┌─ Supplied records

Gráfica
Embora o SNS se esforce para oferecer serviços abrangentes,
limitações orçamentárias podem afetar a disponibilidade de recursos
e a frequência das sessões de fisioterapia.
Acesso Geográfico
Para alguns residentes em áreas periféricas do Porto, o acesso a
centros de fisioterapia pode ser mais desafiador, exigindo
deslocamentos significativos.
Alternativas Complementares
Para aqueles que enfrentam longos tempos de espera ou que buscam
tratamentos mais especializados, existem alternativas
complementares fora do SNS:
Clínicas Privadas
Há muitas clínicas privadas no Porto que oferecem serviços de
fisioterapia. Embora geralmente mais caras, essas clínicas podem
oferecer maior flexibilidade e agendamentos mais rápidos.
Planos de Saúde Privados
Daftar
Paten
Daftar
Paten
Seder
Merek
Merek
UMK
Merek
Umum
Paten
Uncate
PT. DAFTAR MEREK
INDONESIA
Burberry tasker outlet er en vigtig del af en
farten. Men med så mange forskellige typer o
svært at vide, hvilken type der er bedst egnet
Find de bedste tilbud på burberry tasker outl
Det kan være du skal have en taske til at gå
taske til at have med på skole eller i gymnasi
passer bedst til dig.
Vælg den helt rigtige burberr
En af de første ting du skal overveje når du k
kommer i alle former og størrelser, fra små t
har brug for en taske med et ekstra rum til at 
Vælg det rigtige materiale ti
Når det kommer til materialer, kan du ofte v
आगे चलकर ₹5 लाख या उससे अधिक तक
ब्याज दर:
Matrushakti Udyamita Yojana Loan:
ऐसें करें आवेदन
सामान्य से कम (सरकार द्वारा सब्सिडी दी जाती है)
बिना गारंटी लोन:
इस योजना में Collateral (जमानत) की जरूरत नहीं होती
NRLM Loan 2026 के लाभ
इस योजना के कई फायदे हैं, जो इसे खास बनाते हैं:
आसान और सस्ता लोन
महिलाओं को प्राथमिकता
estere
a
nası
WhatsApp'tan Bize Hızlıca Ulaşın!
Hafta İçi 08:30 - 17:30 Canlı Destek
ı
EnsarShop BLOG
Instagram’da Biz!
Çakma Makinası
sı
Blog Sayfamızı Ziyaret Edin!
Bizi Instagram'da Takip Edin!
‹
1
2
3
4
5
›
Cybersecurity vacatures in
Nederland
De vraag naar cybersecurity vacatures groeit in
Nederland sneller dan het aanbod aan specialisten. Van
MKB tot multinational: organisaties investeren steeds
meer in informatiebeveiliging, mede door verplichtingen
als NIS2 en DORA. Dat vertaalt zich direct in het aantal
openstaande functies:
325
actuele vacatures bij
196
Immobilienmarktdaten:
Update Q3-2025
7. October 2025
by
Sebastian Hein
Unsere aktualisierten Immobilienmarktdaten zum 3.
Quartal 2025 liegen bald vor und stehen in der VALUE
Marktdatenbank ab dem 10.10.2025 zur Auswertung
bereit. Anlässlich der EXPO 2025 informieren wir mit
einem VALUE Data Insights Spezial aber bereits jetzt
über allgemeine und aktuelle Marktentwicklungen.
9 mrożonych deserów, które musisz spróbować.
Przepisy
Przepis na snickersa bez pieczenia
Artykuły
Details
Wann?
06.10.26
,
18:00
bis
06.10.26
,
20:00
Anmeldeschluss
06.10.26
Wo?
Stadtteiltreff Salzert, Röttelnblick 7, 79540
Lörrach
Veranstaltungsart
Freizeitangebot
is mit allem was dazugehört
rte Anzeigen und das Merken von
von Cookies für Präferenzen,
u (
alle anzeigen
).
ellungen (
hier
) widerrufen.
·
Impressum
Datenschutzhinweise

└─

- [Problem requirements]: An identical copy of the preceding records should be returned.

- [Response to the exercise]:
Gráfica
Embora o SNS se esforce para oferecer serviços abrangentes,
limitações orçamentárias podem afetar a disponibilidade de recursos
e a frequência das sessões de fisioterapia.
Acesso Geográfico
Para alguns residentes em áreas periféricas do Porto, o acesso a
centros de fisioterapia pode ser mais desafiador, exigindo
deslocamentos significativos.
Alternativas Complementares
Para aqueles que enfrentam longos tempos de espera ou que buscam
tratamentos mais especializados, existem alternativas
complementares fora do SNS:
Clínicas Privadas
Há muitas clínicas privadas no Porto que oferecem serviços de
fisioterapia. Embora geralmente mais caras, essas clínicas podem
oferecer maior flexibilidade e agendamentos mais rápidos.
Planos de Saúde Privados
Daftar
Paten
Daftar
Paten
Seder
Merek
Merek
UMK
Merek
Umum
Paten
Uncate
PT. DAFTAR MEREK
INDONESIA
Burberry tasker outlet er en vigtig del af en
farten. Men med så mange forskellige typer o
svært at vide, hvilken type der er bedst egnet
Find de bedste tilbud på burberry tasker outl
Det kan være du skal have en taske til at gå
taske til at have med på skole eller i gymnasi
passer bedst til dig.
Vælg den helt rigtige burberr
En af de første ting du skal overveje når du k
kommer i alle former og størrelser, fra små t
har brug for en taske med et ekstra rum til at 
Vælg det rigtige materiale ti
Når det kommer til materialer, kan du ofte v
आगे चलकर ₹5 लाख या उससे अधिक तक
ब्याज दर:
Matrushakti Udyamita Yojana Loan:
ऐसें करें आवेदन
सामान्य से कम (सरकार द्वारा सब्सिडी दी जाती है)
बिना गारंटी लोन:
इस योजना में Collateral (जमानत) की जरूरत नहीं होती
NRLM Loan 2026 के लाभ
इस योजना के कई फायदे हैं, जो इसे खास बनाते हैं:
आसान और सस्ता लोन
महिलाओं को प्राथमिकता
estere
a
nası
WhatsApp'tan Bize Hızlıca Ulaşın!
Hafta İçi 08:30 - 17:30 Canlı Destek
ı
EnsarShop BLOG
Instagram’da Biz!
Çakma Makinası
sı
Blog Sayfamızı Ziyaret Edin!
Bizi Instagram'da Takip Edin!
‹
1
2
3
4
5
›
Cybersecurity vacatures in
Nederland
De vraag naar cybersecurity vacatures groeit in
Nederland sneller dan het aanbod aan specialisten. Van
MKB tot multinational: organisaties investeren steeds
meer in informatiebeveiliging, mede door verplichtingen
als NIS2 en DORA. Dat vertaalt zich direct in het aantal
openstaande functies:
325
actuele vacatures bij
196
Immobilienmarktdaten:
Update Q3-2025
7. October 2025
by
Sebastian Hein
Unsere aktualisierten Immobilienmarktdaten zum 3.
Quartal 2025 liegen bald vor und stehen in der VALUE
Marktdatenbank ab dem 10.10.2025 zur Auswertung
bereit. Anlässlich der EXPO 2025 informieren wir mit
einem VALUE Data Insights Spezial aber bereits jetzt
über allgemeine und aktuelle Marktentwicklungen.
9 mrożonych deserów, które musisz spróbować.
Przepisy
Przepis na snickersa bez pieczenia
Artykuły
Details
Wann?
06.10.26
,
18:00
bis
06.10.26
,
20:00
Anmeldeschluss
06.10.26
Wo?
Stadtteiltreff Salzert, Röttelnblick 7, 79540
Lörrach
Veranstaltungsart
Freizeitangebot
is mit allem was dazugehört
rte Anzeigen und das Merken von
von Cookies für Präferenzen,
u (
alle anzeigen
).
ellungen (
hier
) widerrufen.
·
Impressum
Datenschutzhinweise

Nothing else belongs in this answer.